When many people with intellectual disability do arrive at the dentist, they face challenges there too. Communication difficulties and uncertainty around treatment protocols mean some dentists may be less likely to see people with intellectual disability.
And even when people with intellectual disability do receive appropriate oral healthcare, dental practitioners must be mindful of the patient’s at-home care network.
“People with intellectual disability may have multiple carers, all with different levels of commitment to the patient. There needs to be communication across the patient’s at-home care network to ensure a home oral care plan is being executed effectively. This is not always happening.”
Bridging the gap
The good news in all of this is that dental practitioners can certainly be part of the solution. The Oral Health & Intellectual Disability guide sets out a clear action plan and treatment pathway for dentists.
“While this is a serious problem, the solutions are quite simple,” says Dr Zylan. “Treating many people with intellectual disability is no different or any more complex than treating the typical patient who really dislikes going to the dentist or needs to rinse out frequently. Use clear language, engage with carers and GPs, and put in place proactive healthcare plans with regular reviews to ensure interventions are being effectively implemented.”
The Oral Health & Intellectual Disability guide also includes Oral Health Assessment and Home Oral Care planning forms that can be used to document oral healthcare plans and communicate your follow-up protocols with the patient’s GP and at-home carers.
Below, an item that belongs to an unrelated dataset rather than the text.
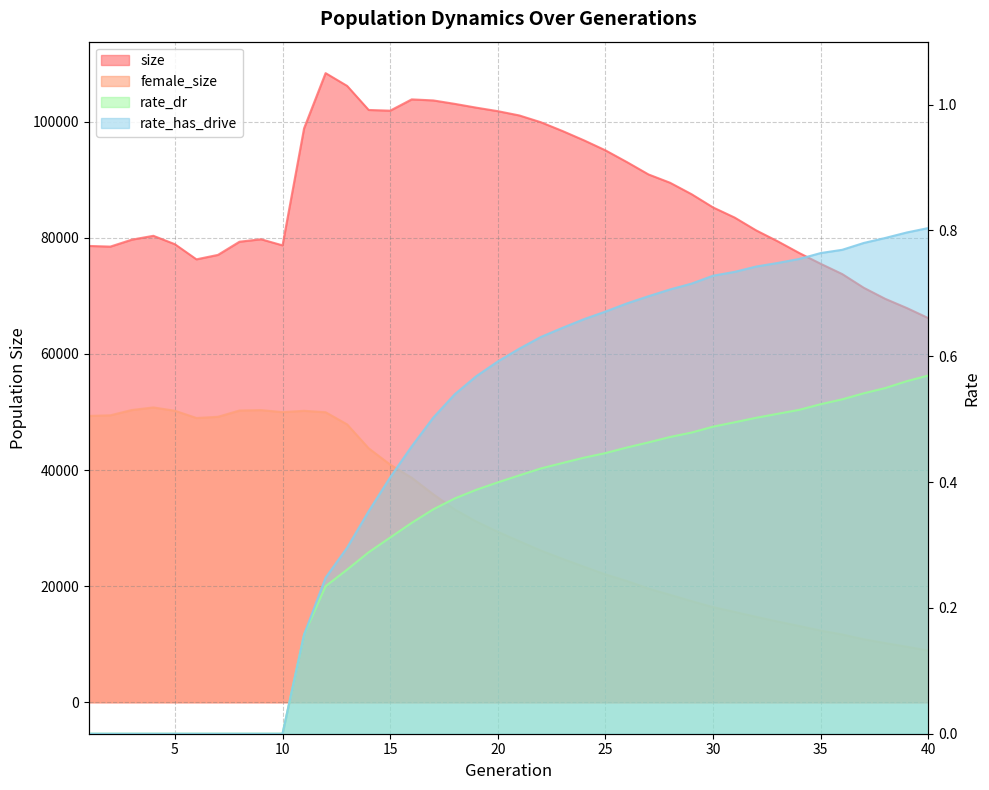

Which has a higher value, 5 or 23?

23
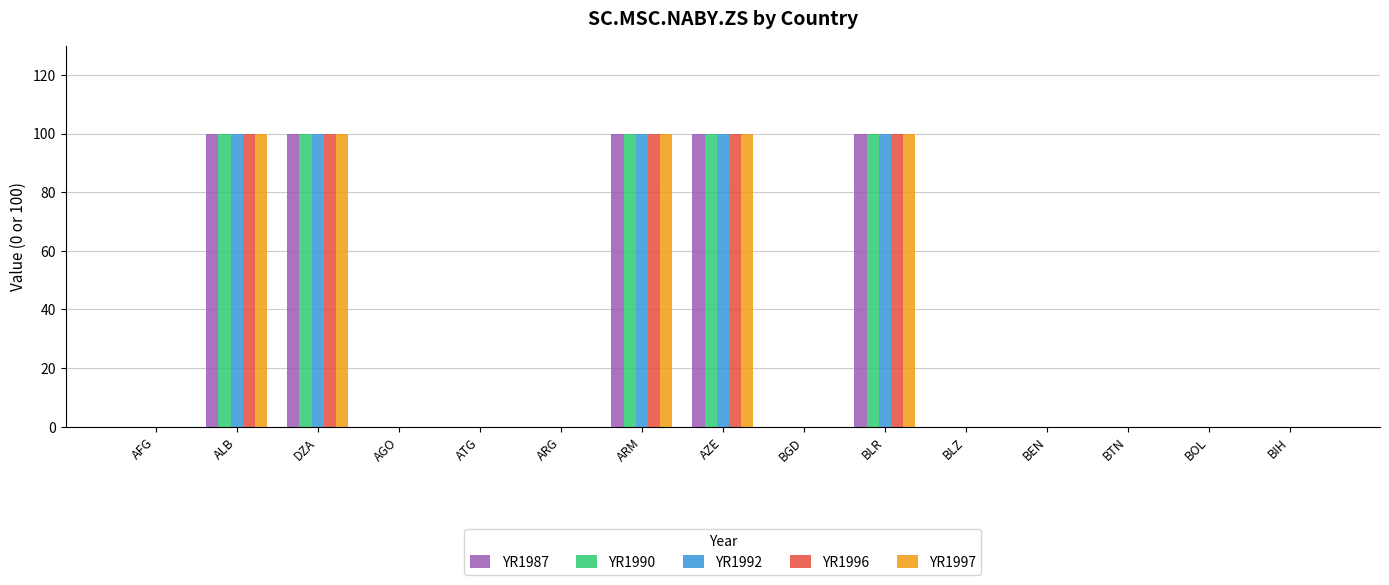

How many categories are shown in the chart?

15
These are vital tools that Dr Zylan encourages all dentists to adopt as standard practice for their patients with intellectual disability.
On a larger scale, Dr Zylan is currently working as an adviser with Inclusion Melbourne to set up a Community of Practice (CoP). Inclusion Melbourne has already brought the issue of oral health and intellectual disability to the attention of the Royal Commission into Violence, Abuse, Neglect and Exploitation of People with Disability.
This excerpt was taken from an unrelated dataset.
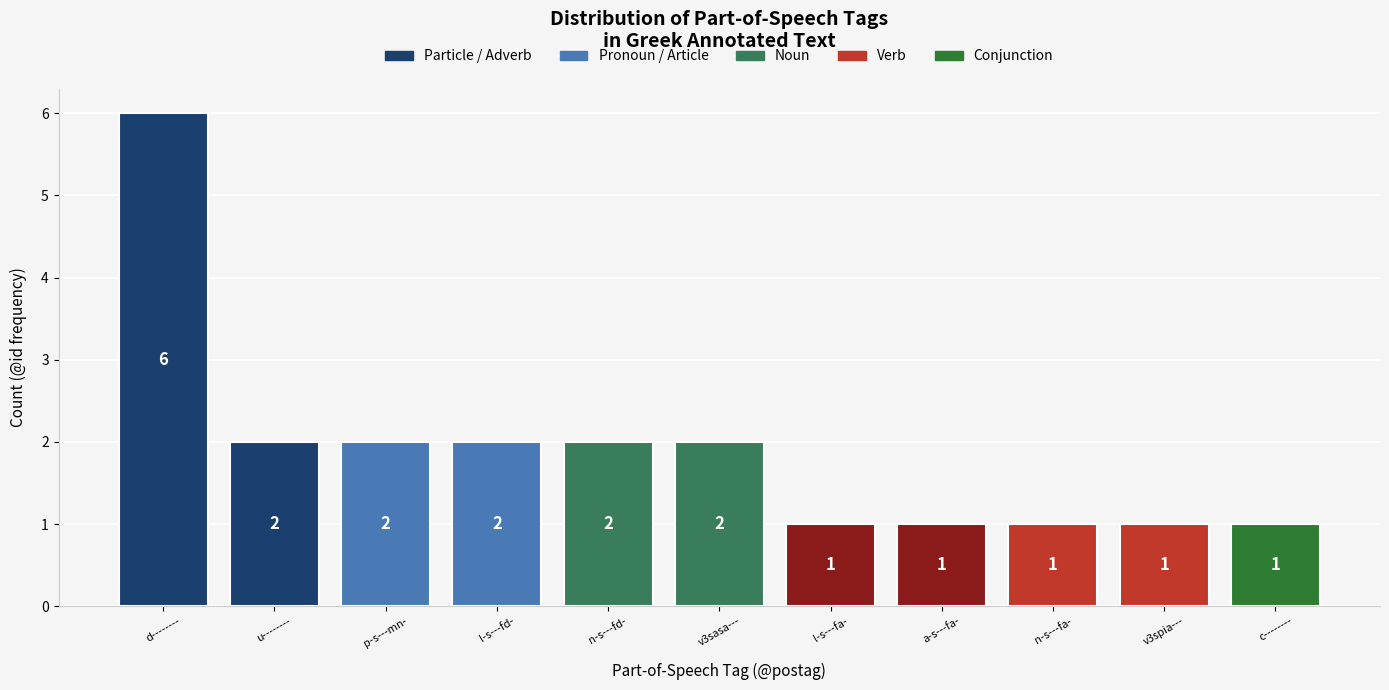

What is the label of the 8th bar from the left?

a-s---fa-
“In the short term, the CoP will identify, through collective problem solving, best-practice solutions for Australian dental professionals to include people with intellectual disability in their everyday practice,” says Dr Zylan. “The long-term applied objectives are to improve the oral health of people with intellectual disability and increase the volume of people with intellectual disability being treated in community dental and private dental practice settings.”
These are certainly achievable goals. Dr Zylan shares a story of treating a patient with intellectual disability at his own practice: “His parents had brought him in to have some teeth extracted under general anaesthetic (GA). But when I had a look, they actually were not too bad. I asked his parents why they wanted them extracted and why they wanted a GA. They told me that was what they had always been told to do in the past. I had a chat with the patient, and we decided to do some fillings instead—which we completed in the chair. It was no more difficult or complex than treating any other patient, and his mum and dad were rapt that we had avoided the need for a GA.
“Since then, they have also become patients of mine, along with the patient’s aunty and a couple of their friends. This is one of the wonderful aspects of treating patients with intellectual disability. It is personally fulfilling and appreciated by everyone involved.”